- ENUNCIADO 1: Transcreva da reportagem sobre o Vale do Peruaçu o trecho entre "Brasil Antigo" e "do que presenciávamos.", inclusive.
- ENUNCIADO 2: Segundo a reportagem sobre o Vale do Peruaçu, há quanto tempo J. A. Fonseca ensaiava visitar o vale?
- ENUNCIADO 3: Dê sequência à reportagem sobre o Vale do Peruaçu a partir do ponto em que ela termina.

- TRECHO:
Brasil Antigo
Norte de Minas Gerais: A grandiosidade do Vale do Peruaçu - PARTE 1Em nossas experiências em diversos estados do Brasil conhecendo sítios arqueológicos importantes, não tínhamos visto ainda nada igual ou semelhante, principalmente, no tocante à beleza e grandiosidade do que presenciávamos.
Reportagem de J. A. FONSECA* Do Vale do Peruaçu/MG Novembro/2018
Lapa dos Desenhos – parte de um painel lítico no Vale do Peruaçu. Leia também: A grandiosidade do Vale do Peruaçu - PARTE 1 Mais um Enigma Brasileiro – Sete Cidades–PI Assista: TV FANZINE Especiais sobre muros de pedras em Itaúna
Peruaçu é mais um desses mistérios que se acham escondidos nestas milenares plagas brasileiras, a ser compreendido pelos estudiosos modernos. Há pelo menos uma década tenho ensaiado fazer uma visita ao Vale do Peruaçu para fazer observações ‘in loco’ e ver de perto suas impressionantes gravações líticas. Já tinha visto inúmeras fotografias de lá e lido sobre pesquisas arqueológicas feitas na região. Por duas vezes planejei o intento, mas por razões variadas a viagem não pôde ser realizada, até que, finalmente, em outubro de 2018, na segunda quinzena do mês, fiz os contatos necessários e as coisas tomaram o rumo certo. E assim, eu e minha esposa arrumamos as malas e partimos para o norte de Minas em busca da realização de mais este empreendimento no interior do Brasil, onde procuro encontrar o significado da história antiga dos povos que habitaram essas milenares terras sul-americanas, especialmente o Brasil.

- DADOS REGISTRADOS:
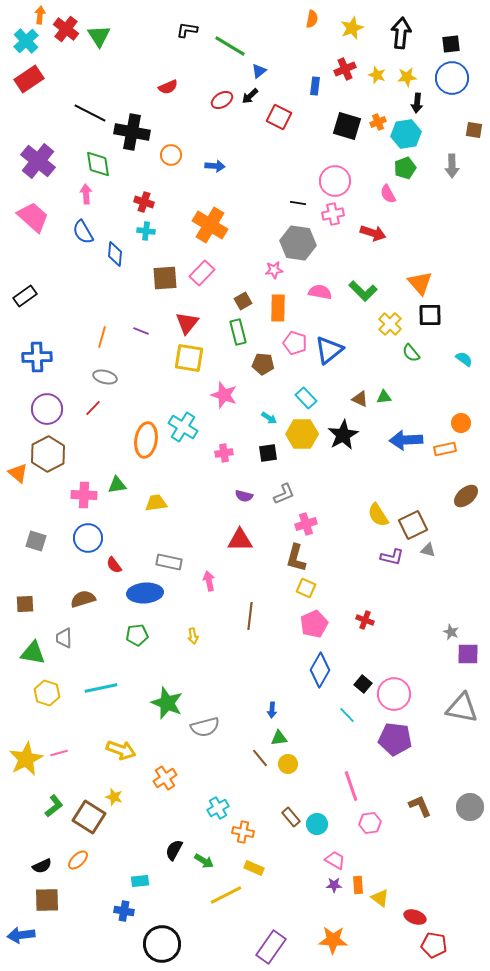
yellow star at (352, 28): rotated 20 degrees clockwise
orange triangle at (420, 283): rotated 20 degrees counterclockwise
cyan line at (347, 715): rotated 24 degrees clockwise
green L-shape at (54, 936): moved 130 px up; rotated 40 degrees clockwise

==

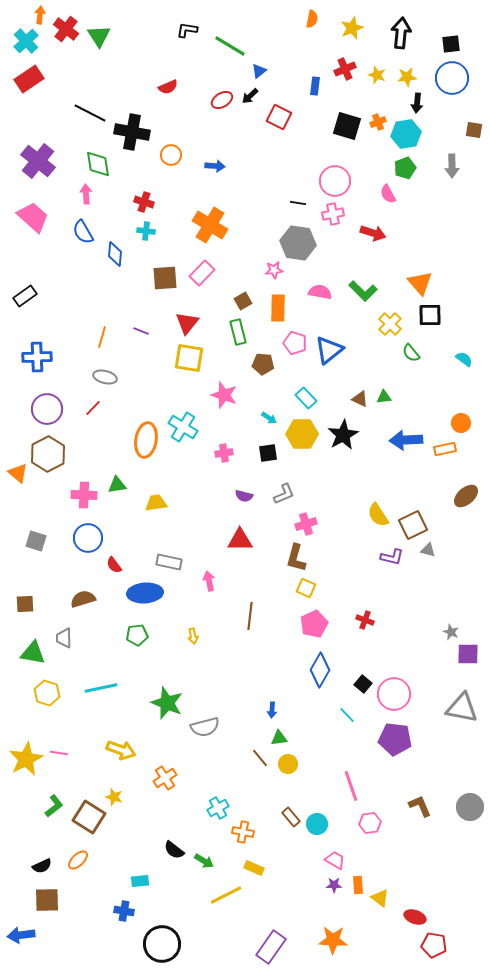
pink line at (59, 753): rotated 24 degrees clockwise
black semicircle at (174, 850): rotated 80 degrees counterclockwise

...

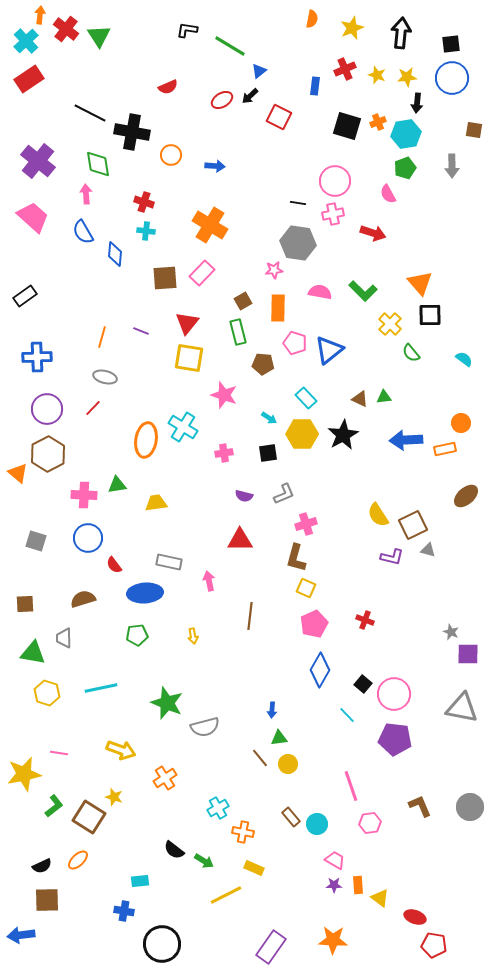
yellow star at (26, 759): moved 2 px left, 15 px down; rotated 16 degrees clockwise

- RESPOSTA FINAL 1:
Brasil Antigo
Norte de Minas Gerais: A grandiosidade do Vale do Peruaçu - PARTE 1Em nossas experiências em diversos estados do Brasil conhecendo sítios arqueológicos importantes, não tínhamos visto ainda nada igual ou semelhante, principalmente, no tocante à beleza e grandiosidade do que presenciávamos.

- RESPOSTA FINAL 2: Há pelo menos uma década.

- RESPOSTA FINAL 3:
Percorremos em torno de 760 km de Itaúna até Itacarambi e nos estabelecemos na Pousada do Camaleão, às margens do rio São Francisco. Já havia feito previamente contato com o guia turístico Célio Lima Neto e à noite nos encontramos na Pousada para conversamos sobre nossa ida ao Vale do Peruaçu e os locais que iríamos visitar, além de outros detalhes da caminhada.
Na manhã seguinte nos encontramos com ele na entrada do Parque que fica a 15 km da cidade de Itacarambi e percorremos mais cerca de 5 km até o Centro de Visitantes, onde nos identificamos com o nosso guia. Dali, pegamos estrada dentro do Parque por mais 10 km aproximadamente, até um entroncamento, do qual seguimos adiante mais 4 km para alcançarmos o primeiro abrigo de nossa programação de visitas, a Lapa do Caboclo. Estacionamos o carro e subimos por uma ladeira íngreme preparada para os visitantes. A estrutura montada no Parque foi muito bem planejada e executada, mantendo suas condições naturais e permitindo que possamos nos incursionar por diversos lugares e fazer caminhadas rumo às grutas onde se acham as inscrições. Em muitos lugares podem-se admirar belas paisagens na região em torno, além de formações rochosas inigualáveis, os chamados espeleotemas e a beleza natural de cada abrigo.
O guia Célio e este autor na Lapa do Caboclo.
Em nossas experiências em diversos estados do Brasil conhecendo sítios arqueológicos importantes, não tínhamos visto ainda nada igual ou semelhante, principalmente, no tocante à beleza e grandiosidade do que presenciávamos e, principalmente, porque estávamos diante de uma espécie de ‘livro’ aberto expondo parte da história desconhecida de nosso país e de nossos antepassados, escrito por meio de sinais, figuras geométricas, símbolos desconhecidos, desenhos expressivos e signos diversos, traçados, em muitos casos, com rara expressividade em cores vivas e em tonalidades variadas.
Cada um dos abrigos que visitamos, a Lapa do Caboclo, Lapa do Índio, Lapa do Boquete, Lapa dos Desenhos e Gruta do Janelão (sabemos que existem muitos outros) conta a sua própria história silenciosa, relatada de forma exuberante, embora que misteriosa, e apesar de estarem estes não muito distantes uns dos outros, mostram características muito próprias nos seus registros, como se tivessem sido executados por grupos de pessoas muito diferentes, causando com isto também maior perplexidade ao observador atento.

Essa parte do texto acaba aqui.